Kernel Essay on Eric Liu and Sherman Alexie

Caroline Franco

Mrs. Buckley

Writ 101

25 August 2016

“Notes of a Native Speaker” by Eric Liu and “Lawyer’s League” by Sherman Alexie discuss the power of identity and the common struggle of assimilation for those who are of color. However, Eric Liu discusses his success and how assimilating means that “ he cannot gain the world without losing his soul” while Sherman Alexie discusses the hardships and thoughts that come with being a person of color in a primarily white political world.  Though they both have different outcomes to their lives and stories, their hardships shaped them and made them think about their own identity and place in the world.

Eric Liu discusses what it means to him to be white even when he technically isn’t really a white person. Eric came from immigrant parents who cared about how he turned out as a person and not as an Asian. To him, his whitness was thrust upon him but yet it was not his own conscious choice. He doesn’t understand his own identity because it is a mix of what he thinks he should be and what he has become. “Now I want desperately to see my face, to see what time has marked and what it has erased.  But I can find no mirror, except the people who surround me.  And they are mainly pale, powerful” shows that Eric Liu doesn’t see that his identity lies in who he is and not where he comes from.
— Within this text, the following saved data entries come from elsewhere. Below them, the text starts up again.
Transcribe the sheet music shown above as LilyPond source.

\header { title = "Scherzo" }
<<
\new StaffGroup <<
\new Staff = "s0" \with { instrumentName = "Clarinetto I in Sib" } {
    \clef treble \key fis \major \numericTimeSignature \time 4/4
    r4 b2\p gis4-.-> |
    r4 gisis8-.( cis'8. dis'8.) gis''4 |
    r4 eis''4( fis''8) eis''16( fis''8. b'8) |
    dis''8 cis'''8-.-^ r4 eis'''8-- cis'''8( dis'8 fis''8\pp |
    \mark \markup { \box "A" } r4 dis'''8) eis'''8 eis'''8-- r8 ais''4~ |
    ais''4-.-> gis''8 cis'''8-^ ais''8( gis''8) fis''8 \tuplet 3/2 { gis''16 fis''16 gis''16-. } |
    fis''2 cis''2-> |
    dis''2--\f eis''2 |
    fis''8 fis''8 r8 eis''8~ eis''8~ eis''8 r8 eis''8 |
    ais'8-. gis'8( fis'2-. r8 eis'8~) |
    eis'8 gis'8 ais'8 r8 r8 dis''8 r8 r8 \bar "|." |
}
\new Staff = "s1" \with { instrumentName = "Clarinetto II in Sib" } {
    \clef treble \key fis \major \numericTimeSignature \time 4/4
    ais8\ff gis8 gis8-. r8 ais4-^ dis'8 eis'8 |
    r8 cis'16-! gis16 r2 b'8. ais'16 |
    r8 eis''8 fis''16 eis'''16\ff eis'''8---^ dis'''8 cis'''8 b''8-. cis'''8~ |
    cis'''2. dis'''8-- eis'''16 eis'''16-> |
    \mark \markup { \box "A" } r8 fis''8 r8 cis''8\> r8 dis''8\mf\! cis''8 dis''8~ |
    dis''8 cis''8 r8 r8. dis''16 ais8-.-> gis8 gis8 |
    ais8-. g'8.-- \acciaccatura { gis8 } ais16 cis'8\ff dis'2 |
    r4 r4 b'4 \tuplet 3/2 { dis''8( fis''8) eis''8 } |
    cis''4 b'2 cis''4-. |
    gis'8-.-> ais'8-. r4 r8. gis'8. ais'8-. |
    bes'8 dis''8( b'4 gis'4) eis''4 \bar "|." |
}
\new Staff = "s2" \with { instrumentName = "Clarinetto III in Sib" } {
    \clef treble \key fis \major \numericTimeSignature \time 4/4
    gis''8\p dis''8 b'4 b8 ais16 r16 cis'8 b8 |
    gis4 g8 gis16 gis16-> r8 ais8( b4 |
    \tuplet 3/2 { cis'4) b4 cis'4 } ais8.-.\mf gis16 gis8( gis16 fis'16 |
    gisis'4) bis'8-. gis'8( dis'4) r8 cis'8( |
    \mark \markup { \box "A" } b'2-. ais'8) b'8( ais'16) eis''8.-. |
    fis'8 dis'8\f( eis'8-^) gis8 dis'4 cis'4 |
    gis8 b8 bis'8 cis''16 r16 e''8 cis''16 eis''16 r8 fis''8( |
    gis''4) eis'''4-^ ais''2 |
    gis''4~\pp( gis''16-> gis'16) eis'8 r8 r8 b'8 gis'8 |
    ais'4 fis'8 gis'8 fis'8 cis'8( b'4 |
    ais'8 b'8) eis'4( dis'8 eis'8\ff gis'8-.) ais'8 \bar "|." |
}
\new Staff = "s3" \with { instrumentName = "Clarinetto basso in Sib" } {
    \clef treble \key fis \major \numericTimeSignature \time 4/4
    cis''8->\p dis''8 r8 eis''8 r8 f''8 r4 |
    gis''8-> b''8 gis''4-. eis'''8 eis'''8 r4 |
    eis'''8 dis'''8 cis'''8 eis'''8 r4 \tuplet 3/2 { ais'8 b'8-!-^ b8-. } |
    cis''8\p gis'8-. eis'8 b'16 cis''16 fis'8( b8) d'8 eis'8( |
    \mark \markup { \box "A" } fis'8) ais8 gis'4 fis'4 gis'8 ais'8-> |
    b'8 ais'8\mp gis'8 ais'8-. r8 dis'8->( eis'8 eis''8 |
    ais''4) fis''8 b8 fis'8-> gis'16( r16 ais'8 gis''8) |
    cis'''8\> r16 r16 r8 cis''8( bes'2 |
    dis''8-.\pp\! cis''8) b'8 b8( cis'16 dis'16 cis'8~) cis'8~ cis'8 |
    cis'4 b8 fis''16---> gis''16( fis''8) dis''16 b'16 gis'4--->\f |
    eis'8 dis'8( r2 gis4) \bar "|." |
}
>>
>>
Richard feels his identity is what he can do and how successful he can become as an African American and as a Native American. He doesn’t see his identity in himself but only what he can do to climb the political ladder. He turns down love because he feels as if marrying a white woman would hurt his political agenda as becoming one of the true and excellent African and Native American politicians. He gets angry at the thought of racism and takes the easy way out but he never comprehends the consequences of his actions because to him he will never be Bill Bill. “Okay, true, I broke Big Bill’s nose but he was ugly to begin with”, he will never feel the power and the immunity Big Bill has and that plagues him because being who he is he feels he will never get to the root of his identity and that is success.

Eric Liu and Sherman Alexie both make points on identity and how it is rooted in every individual. Eric Liu makes the point that he gave up his identity as an Asian man and received the power he wanted where Sherman Alexie’s character Richard tried to keep his identity as an African American and Native American but never received the power he wanted because the way other would people view him warp his view on the world. The common theme of identity shows that no matter how one lives their life they will still struggle with who they are.